_Data section_
——————

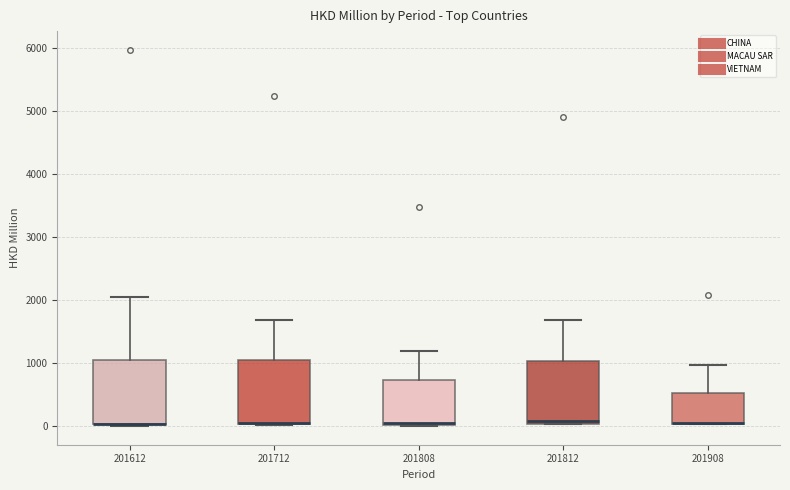

Reading left to right, transcribe this box plot: for each box, give where its median line is, the range the box spans, and where its two whiskers end, as read against the y-axis. The values are not printed on the chart, so give them approximately, as read against the axis.

201612: median 0 (drawn on the box's lower edge), box 0 to 1100, whiskers 0 to 2100
201712: median 100 (drawn on the box's lower edge), box 0 to 1100, whiskers 0 to 1700
201808: median 100, box 0 to 700, whiskers 0 to 1200
201812: median 100, box 0 to 1000, whiskers 0 to 1700
201908: median 100 (drawn on the box's lower edge), box 0 to 500, whiskers 0 to 1000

——————

_Task description_
Find each of the lines above that contains the string "drawn" and copy those lines in full. Case counts.

_Response area_
201612: median 0 (drawn on the box's lower edge), box 0 to 1100, whiskers 0 to 2100
201712: median 100 (drawn on the box's lower edge), box 0 to 1100, whiskers 0 to 1700
201908: median 100 (drawn on the box's lower edge), box 0 to 500, whiskers 0 to 1000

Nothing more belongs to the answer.